Ausgangsdokument
Die Verteidiger des Angeklagten, Annika Bargenda und Robert Sauer, argumentierten nun, ihr Ziel sei, eine Einstellung des Verfahrens zu erreichen, denn es sei nur ein "geringes Verschulden" ihres Mandanten festzustellen. Er sei "doch kein schlechter Mensch", so die Verteidiger. Das wiederum brachte den Staatsanwalt auf die Palme: "Sie fahren mit einer 50 Prozent verschmierten Scheibe im Blindflug los", sagte er. Der Angeklagte sei auch an der Ampel blind vorwärtsgefahren. Die glimpflichen Folgen habe die Justiz bei der Strafhöhe bereits berücksichtigt.

Finanzielle Nöte?

Darauf entgegnete der Angeklagte, dass er inzwischen in Radeberg lebe, die Darlehensraten für sein Haus aufgrund der aktuellen wirtschaftlichen Situation massiv gestiegen seien, er zwei kleine Kinder habe: "Das ist eine extreme Belastung", die Geldstrafe sei für ihn daher "eine Riesensumme".

Damit war der Staatsanwalt jedoch nicht zu beeindrucken: Einer Einstellung gegen eine Summe, die so günstig wie die Geldstrafe des Strafbefehls sei, werde er nicht zustimmen. Zumal der Angeklagte mit zwei Rechtsanwälten erschienen sei.

Am Ende schafft es der Angeklagte, ohne Urteil aus der Sache herauszukommen. Die Richterin stellte das Verfahren gegen Zahlung einer Geldauflage von 1.200 Euro an die Verkehrswacht Dresden vorläufig ein.

Ziel
Zitiere bitte den Bericht über das Strafverfahren vollständig und wortgetreu. Die Zeilen spielen hierbei keine Rolle.

Gegebene Daten
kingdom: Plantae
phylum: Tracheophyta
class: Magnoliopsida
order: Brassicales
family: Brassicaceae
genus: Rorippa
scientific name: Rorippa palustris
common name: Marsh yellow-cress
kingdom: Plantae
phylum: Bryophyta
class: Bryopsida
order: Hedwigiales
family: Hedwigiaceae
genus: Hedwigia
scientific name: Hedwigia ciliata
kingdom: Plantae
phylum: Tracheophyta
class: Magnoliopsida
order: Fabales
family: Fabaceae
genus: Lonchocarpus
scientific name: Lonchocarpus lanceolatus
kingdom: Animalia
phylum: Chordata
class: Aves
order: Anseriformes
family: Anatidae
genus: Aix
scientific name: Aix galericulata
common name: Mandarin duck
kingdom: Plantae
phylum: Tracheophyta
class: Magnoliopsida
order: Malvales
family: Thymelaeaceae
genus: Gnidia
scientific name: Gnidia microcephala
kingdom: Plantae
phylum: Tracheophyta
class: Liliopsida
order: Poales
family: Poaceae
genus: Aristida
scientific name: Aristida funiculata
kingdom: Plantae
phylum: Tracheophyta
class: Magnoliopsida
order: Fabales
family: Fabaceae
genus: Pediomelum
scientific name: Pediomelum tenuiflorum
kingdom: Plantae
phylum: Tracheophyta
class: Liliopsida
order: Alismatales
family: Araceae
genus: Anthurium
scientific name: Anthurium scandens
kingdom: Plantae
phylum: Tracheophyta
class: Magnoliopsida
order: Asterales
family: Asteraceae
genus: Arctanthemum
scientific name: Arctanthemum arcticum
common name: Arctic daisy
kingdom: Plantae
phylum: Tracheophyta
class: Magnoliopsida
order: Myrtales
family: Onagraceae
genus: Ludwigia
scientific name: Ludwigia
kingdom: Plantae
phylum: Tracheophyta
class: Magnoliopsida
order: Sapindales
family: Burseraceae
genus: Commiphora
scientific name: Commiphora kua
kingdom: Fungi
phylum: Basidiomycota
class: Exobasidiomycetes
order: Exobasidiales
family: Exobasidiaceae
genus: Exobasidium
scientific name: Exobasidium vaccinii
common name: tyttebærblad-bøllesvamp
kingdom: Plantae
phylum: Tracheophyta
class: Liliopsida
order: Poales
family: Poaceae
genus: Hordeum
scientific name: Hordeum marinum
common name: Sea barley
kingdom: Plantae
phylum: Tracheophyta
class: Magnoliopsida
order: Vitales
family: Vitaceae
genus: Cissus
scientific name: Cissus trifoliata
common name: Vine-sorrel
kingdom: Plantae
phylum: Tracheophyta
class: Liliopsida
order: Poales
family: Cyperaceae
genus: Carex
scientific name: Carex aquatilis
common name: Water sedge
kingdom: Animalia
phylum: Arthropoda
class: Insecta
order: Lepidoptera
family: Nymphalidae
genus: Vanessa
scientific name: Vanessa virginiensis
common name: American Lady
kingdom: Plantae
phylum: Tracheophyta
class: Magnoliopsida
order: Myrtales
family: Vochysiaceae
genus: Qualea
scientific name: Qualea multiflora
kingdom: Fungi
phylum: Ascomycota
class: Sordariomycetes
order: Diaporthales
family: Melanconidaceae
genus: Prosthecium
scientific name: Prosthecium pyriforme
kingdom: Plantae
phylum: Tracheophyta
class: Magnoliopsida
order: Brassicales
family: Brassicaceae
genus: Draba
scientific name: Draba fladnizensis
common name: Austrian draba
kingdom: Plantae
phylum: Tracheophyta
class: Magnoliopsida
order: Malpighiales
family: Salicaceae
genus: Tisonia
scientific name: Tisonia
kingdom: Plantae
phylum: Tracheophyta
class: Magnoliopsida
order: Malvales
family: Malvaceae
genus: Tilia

Schriftliche Antwort
Die Verteidiger des Angeklagten, Annika Bargenda und Robert Sauer, argumentierten nun, ihr Ziel sei, eine Einstellung des Verfahrens zu erreichen, denn es sei nur ein "geringes Verschulden" ihres Mandanten festzustellen. Er sei "doch kein schlechter Mensch", so die Verteidiger. Das wiederum brachte den Staatsanwalt auf die Palme: "Sie fahren mit einer 50 Prozent verschmierten Scheibe im Blindflug los", sagte er. Der Angeklagte sei auch an der Ampel blind vorwärtsgefahren. Die glimpflichen Folgen habe die Justiz bei der Strafhöhe bereits berücksichtigt.

Finanzielle Nöte?

Darauf entgegnete der Angeklagte, dass er inzwischen in Radeberg lebe, die Darlehensraten für sein Haus aufgrund der aktuellen wirtschaftlichen Situation massiv gestiegen seien, er zwei kleine Kinder habe: "Das ist eine extreme Belastung", die Geldstrafe sei für ihn daher "eine Riesensumme".

Damit war der Staatsanwalt jedoch nicht zu beeindrucken: Einer Einstellung gegen eine Summe, die so günstig wie die Geldstrafe des Strafbefehls sei, werde er nicht zustimmen. Zumal der Angeklagte mit zwei Rechtsanwälten erschienen sei.

Am Ende schafft es der Angeklagte, ohne Urteil aus der Sache herauszukommen. Die Richterin stellte das Verfahren gegen Zahlung einer Geldauflage von 1.200 Euro an die Verkehrswacht Dresden vorläufig ein.